The release of DeepEP under the MIT license (like DeepSeek V3.1) is part of this strategy of democratization through infrastructure.

Limits and considerations

DeepEP is not a magic solution. There are prerequisites and limits to understand.

Break-even point

On a cluster of 2 to 4 GPUs, the overhead of installing and configuring DeepEP is probably not worth it. Gains become significant starting from 8 GPUs in EP, and spectacular at 64+ GPUs.

Hardware dependency

The optimized kernels are designed for modern GPUs (A100, H100, B200). On older hardware or consumer GPUs, the gains will be reduced because the kernels leverage specific hardware features (Tensor Cores, NVLink, FP8 networks).

Use case coverage

DeepEP is optimized for the specific communication pattern of DeepSeek-V3/V4 (group-limited gating, top-k routing). For very different MoE architectures (expert choice, routing based on the entire sequence), some of the optimizations might not apply directly.

Maturity

Despite the 9700+ stars, it is a relatively young project. The documentation is technical and assumes a good understanding of distributed parallelism. There is no step-by-step tutorial for beginners.

❌ Common mistakes

Mistake 1: Confusing DeepEP with a complete training framework

DeepEP does not handle the optimizer, data loading, checkpointing, or tensor parallelism. It is an EP communication component to be integrated into an existing framework (TorchTitan, Megatron, or your own pipeline). Using it alone is useless.

Mistake 2: Enabling DeepEP on a network-undersized cluster

If your GPUs are connected via standard Ethernet without InfiniBand or NVLink, DeepEP's optimized kernels will not be able to reach their full potential. The network will become the bottleneck before the communication itself. Check your interconnect before investing time in integration.

Mistake 3: Using FP8 without checking convergence

The PyTorch study shows that MXFP8 works without degradation on DeepSeek-V3 16B MoE. This does not mean it is guaranteed for any MoE model. Always test convergence in FP8 vs BF16 on your specific use case before committing to a long pre-training run.

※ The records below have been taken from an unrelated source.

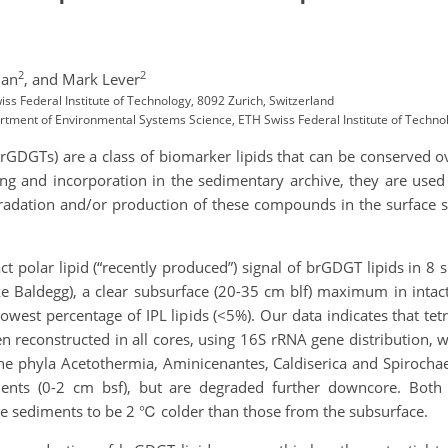
2
2
Han
,
and Mark Lever
iss Federal Institute of Technology, 8092 Zurich, Switzerland
rtment of Environmental Systems Science, ETH Swiss Federal Institute of Technol
(brGDGTs) are a class of biomarker lipids that can be conserved 
ing and incorporation in the sedimentary archive, they are used
gradation and/or production of these compounds in the surface 
act polar lipid (“recently produced”) signal of brGDGT lipids in 8 
ke Baldegg), a clear subsurface (20-35 cm blf) maximum in intac
lowest percentage of IPL lipids (<5%). Our data indicates that t
 reconstructed in all cores, using 16S rRNA gene distribution, w
 the phyla Acetothermia, Aminicenantes, Caldiserica and Spiroc
ments (0-2 cm bsf), but are degraded further downcore. Both 
e sediments to be 2 ℃ colder than those from the subsurface.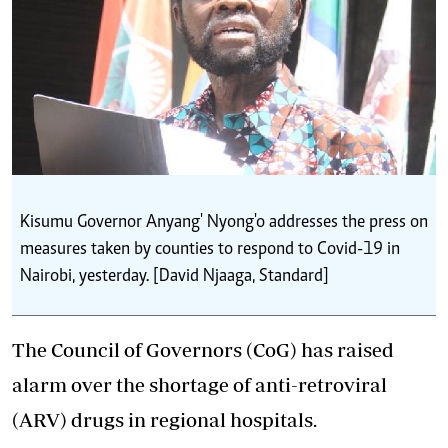
Kisumu Governor Anyang' Nyong'o addresses the press on
measures taken by counties to respond to Covid-19 in
Nairobi, yesterday. [David Njaaga, Standard]
The Council of Governors (CoG) has raised
alarm over the shortage of anti-retroviral
(ARV) drugs in regional hospitals.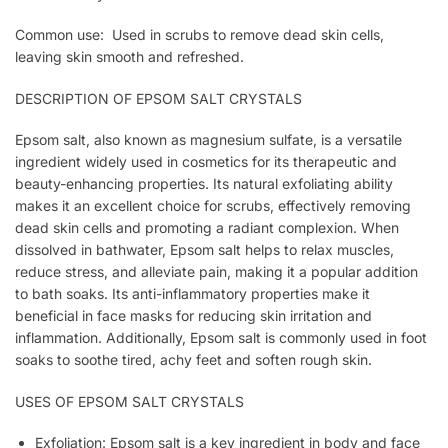
Common use: Used in scrubs to remove dead skin cells,
leaving skin smooth and refreshed.
DESCRIPTION OF EPSOM SALT CRYSTALS
Epsom salt, also known as magnesium sulfate, is a versatile
ingredient widely used in cosmetics for its therapeutic and
beauty-enhancing properties. Its natural exfoliating ability
makes it an excellent choice for scrubs, effectively removing
dead skin cells and promoting a radiant complexion. When
dissolved in bathwater, Epsom salt helps to relax muscles,
reduce stress, and alleviate pain, making it a popular addition
to bath soaks. Its anti-inflammatory properties make it
beneficial in face masks for reducing skin irritation and
inflammation. Additionally, Epsom salt is commonly used in foot
soaks to soothe tired, achy feet and soften rough skin.
USES OF EPSOM SALT CRYSTALS
Exfoliation: Epsom salt is a key ingredient in body and face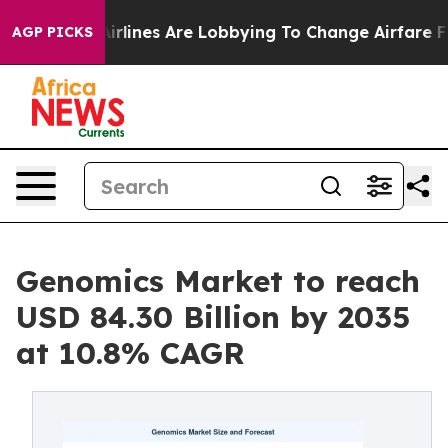
rlines Are Lobbying To Change Airfare Font Sizes. It’
AGP PICKS
Genomics Market to reach
USD 84.30 Billion by 2035
at 10.8% CAGR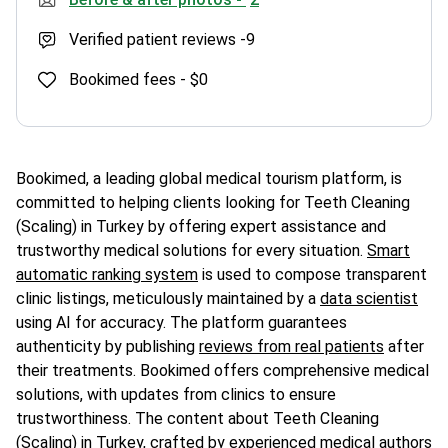
Verified patient reviews -
9
Bookimed fees -
$0
Bookimed, a leading global medical tourism platform, is
committed to helping clients looking for Teeth Cleaning
(Scaling) in Turkey by offering expert assistance and
trustworthy medical solutions for every situation.
Smart
automatic ranking system
is used to compose transparent
clinic listings, meticulously maintained by a
data scientist
using AI for accuracy. The platform guarantees
authenticity by publishing
reviews from real patients
after
their treatments. Bookimed offers comprehensive medical
solutions, with updates from clinics to ensure
trustworthiness. The content about Teeth Cleaning
(Scaling) in Turkey, crafted by experienced medical authors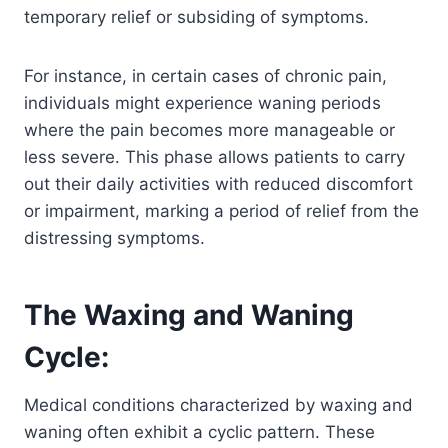
temporary relief or subsiding of symptoms.
For instance, in certain cases of chronic pain,
individuals might experience waning periods
where the pain becomes more manageable or
less severe. This phase allows patients to carry
out their daily activities with reduced discomfort
or impairment, marking a period of relief from the
distressing symptoms.
The Waxing and Waning
Cycle:
Medical conditions characterized by waxing and
waning often exhibit a cyclic pattern. These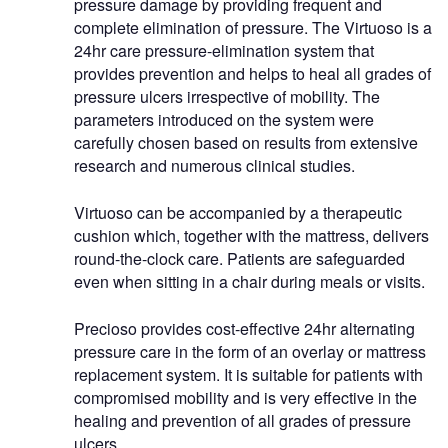
pressure damage by providing frequent and
complete elimination of pressure. The Virtuoso is a
24hr care pressure-elimination system that
provides prevention and helps to heal all grades of
pressure ulcers irrespective of mobility. The
parameters introduced on the system were
carefully chosen based on results from extensive
research and numerous clinical studies.
Virtuoso can be accompanied by a therapeutic
cushion which, together with the mattress, delivers
round-the-clock care. Patients are safeguarded
even when sitting in a chair during meals or visits.
Precioso provides cost-effective 24hr alternating
pressure care in the form of an overlay or mattress
replacement system. It is suitable for patients with
compromised mobility and is very effective in the
healing and prevention of all grades of pressure
ulcers.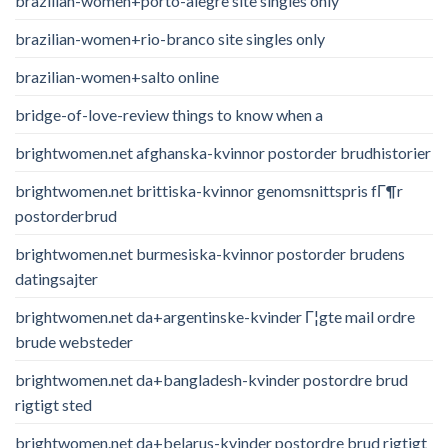
brazilian-women+porto-alegre site singles only
brazilian-women+rio-branco site singles only
brazilian-women+salto online
bridge-of-love-review things to know when a
brightwomen.net afghanska-kvinnor postorder brudhistorier
brightwomen.net brittiska-kvinnor genomsnittspris fГ¶r
postorderbrud
brightwomen.net burmesiska-kvinnor postorder brudens
datingsajter
brightwomen.net da+argentinske-kvinder Г¦gte mail ordre
brude websteder
brightwomen.net da+bangladesh-kvinder postordre brud
rigtigt sted
brightwomen.net da+belarus-kvinder postordre brud rigtigt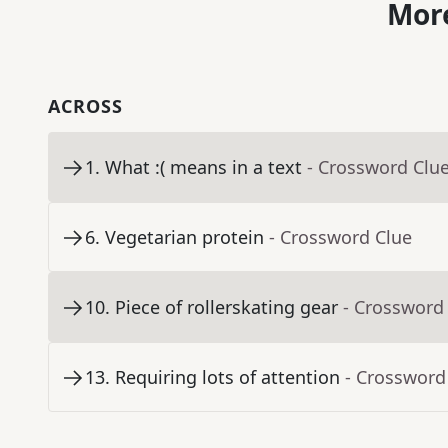
More
ACROSS
1
.
What :( means in a text
- Crossword Clu
6
.
Vegetarian protein
- Crossword Clue
10
.
Piece of rollerskating gear
- Crossword
13
.
Requiring lots of attention
- Crossword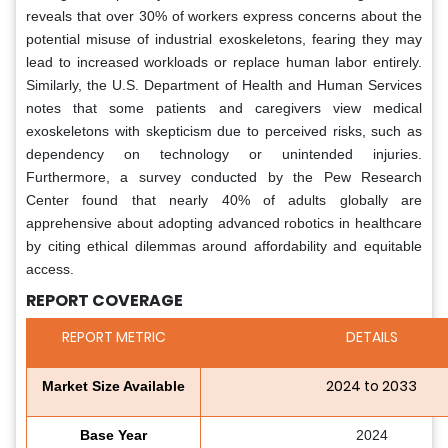
reveals that over 30% of workers express concerns about the
potential misuse of industrial exoskeletons, fearing they may
lead to increased workloads or replace human labor entirely.
Similarly, the U.S. Department of Health and Human Services
notes that some patients and caregivers view medical
exoskeletons with skepticism due to perceived risks, such as
dependency on technology or unintended injuries.
Furthermore, a survey conducted by the Pew Research
Center found that nearly 40% of adults globally are
apprehensive about adopting advanced robotics in healthcare
by citing ethical dilemmas around affordability and equitable
access.
REPORT COVERAGE
REPORT METRIC
DETAILS
2024 to 2033
Market Size Available
Base Year
2024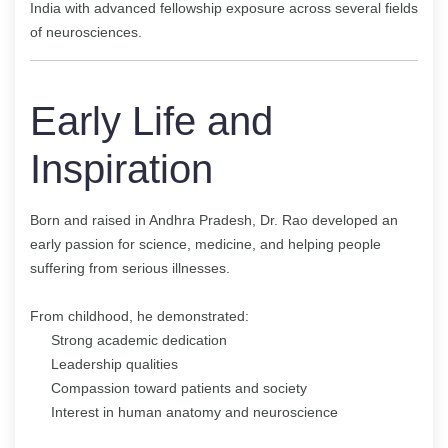
India with advanced fellowship exposure across several fields
of neurosciences.
Early Life and
Inspiration
Born and raised in Andhra Pradesh, Dr. Rao developed an
early passion for science, medicine, and helping people
suffering from serious illnesses.
From childhood, he demonstrated:
Strong academic dedication
Leadership qualities
Compassion toward patients and society
Interest in human anatomy and neuroscience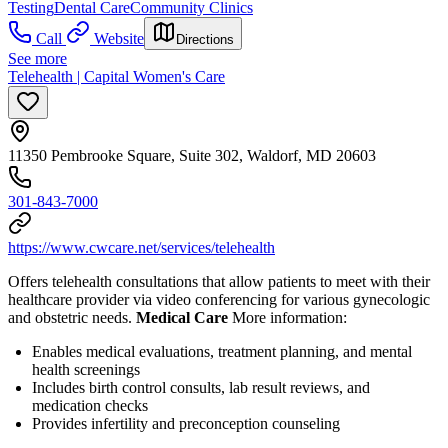
Testing
Dental Care
Community Clinics
Call
Website
Directions
See more
Telehealth | Capital Women's Care
11350 Pembrooke Square, Suite 302, Waldorf, MD 20603
301-843-7000
https://www.cwcare.net/services/telehealth
Offers telehealth consultations that allow patients to meet with their
healthcare provider via video conferencing for various gynecologic
and obstetric needs.
Medical Care
More information:
Enables medical evaluations, treatment planning, and mental
health screenings
Includes birth control consults, lab result reviews, and
medication checks
Provides infertility and preconception counseling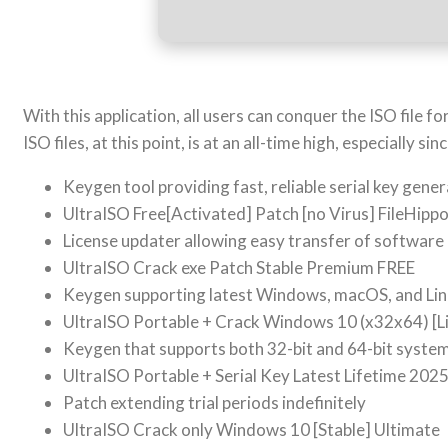
With this application, all users can conquer the ISO file 
ISO files, at this point, is at an all-time high, especially
Keygen tool providing fast, reliable serial key gene
UltraISO Free[Activated] Patch [no Virus] FileHipp
License updater allowing easy transfer of software
UltraISO Crack exe Patch Stable Premium FREE
Keygen supporting latest Windows, macOS, and Lin
UltraISO Portable + Crack Windows 10 (x32x64) [L
Keygen that supports both 32-bit and 64-bit syste
UltraISO Portable + Serial Key Latest Lifetime 202
Patch extending trial periods indefinitely
UltraISO Crack only Windows 10 [Stable] Ultimate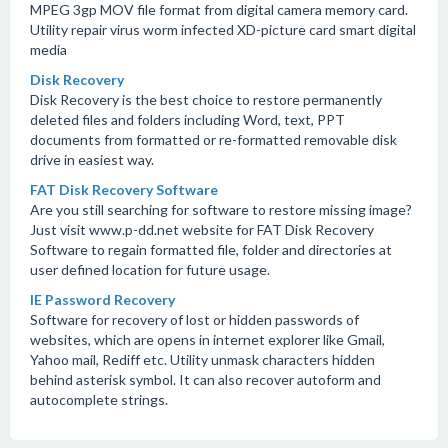
MPEG 3gp MOV file format from digital camera memory card.
Utility repair virus worm infected XD-picture card smart digital
media
Disk Recovery
Disk Recovery is the best choice to restore permanently
deleted files and folders including Word, text, PPT
documents from formatted or re-formatted removable disk
drive in easiest way.
FAT Disk Recovery Software
Are you still searching for software to restore missing image?
Just visit www.p-dd.net website for FAT Disk Recovery
Software to regain formatted file, folder and directories at
user defined location for future usage.
IE Password Recovery
Software for recovery of lost or hidden passwords of
websites, which are opens in internet explorer like Gmail,
Yahoo mail, Rediff etc. Utility unmask characters hidden
behind asterisk symbol. It can also recover autoform and
autocomplete strings.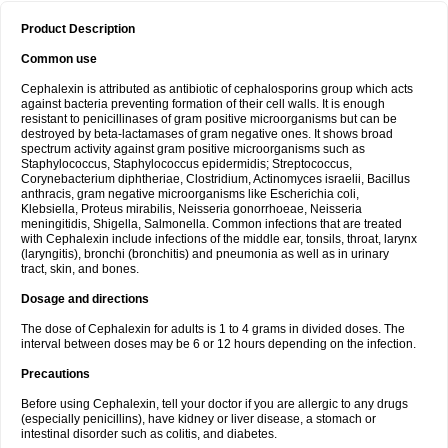
Product Description
Common use
Cephalexin is attributed as antibiotic of cephalosporins group which acts
against bacteria preventing formation of their cell walls. It is enough
resistant to penicillinases of gram positive microorganisms but can be
destroyed by beta-lactamases of gram negative ones. It shows broad
spectrum activity against gram positive microorganisms such as
Staphylococcus, Staphylococcus epidermidis; Streptococcus,
Corynebacterium diphtheriae, Clostridium, Actinomyces israelii, Bacillus
anthracis, gram negative microorganisms like Escherichia coli,
Klebsiella, Proteus mirabilis, Neisseria gonorrhoeae, Neisseria
meningitidis, Shigella, Salmonella. Common infections that are treated
with Cephalexin include infections of the middle ear, tonsils, throat, larynx
(laryngitis), bronchi (bronchitis) and pneumonia as well as in urinary
tract, skin, and bones.
Dosage and directions
The dose of Cephalexin for adults is 1 to 4 grams in divided doses. The
interval between doses may be 6 or 12 hours depending on the infection.
Precautions
Before using Cephalexin, tell your doctor if you are allergic to any drugs
(especially penicillins), have kidney or liver disease, a stomach or
intestinal disorder such as colitis, and diabetes.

Mistake 4: Ignoring group-limited gating

DeepEP is optimized for the group-limited gating algorithm. If you use standard top-k routing without group constraints, you lose some of the optimizations. Make sure your model architecture is compatible with DeepEP's assumptions.

❓ Frequently Asked Questions

Does DeepEP replace NCCL?

No. DeepEP relies on NCCL for the underlying network transport. What it replaces are the generic all_to_all calls with custom kernels that format and optimize data before the NCCL send.

Does DeepEP work with non-MoE models?

No, that is not its intended use. DeepEP is specifically designed for the communication patterns of Mixture-of-Experts models. For pure tensor parallelism or data parallelism, use standard tools.

What is the minimum number of GPUs to benefit from DeepEP?

In practice, 8 GPUs in an EP configuration. Below that, the integration overhead exceeds the gains. All significant benchmarks are at 64+ GPUs.

Does DeepEP support inference or only training?

The dispatch/combine kernels are used for both. However, the optimizations are primarily designed for training (where communication is repetitive and the volume is massive). For inference, other optimizations (continuous batching, KV cache sharing) are often more relevant.

Can DeepEP be used with AMD GPUs?

Yes, via the MORI backend which supports ROCm. This is one of DeepEP's strengths compared to NVIDIA-only solutions.

✅ Conclusion

DeepEP is the infrastructure component the open-source community was waiting for to seriously compete in large-scale MoE training. By releasing the same library that powers DeepSeek V4, DeepSeek isn't just sharing code: they are reshaping the open-source AI landscape. If you are considering a serious MoE project, DeepEP is now the mandatory starting point for your tech stack.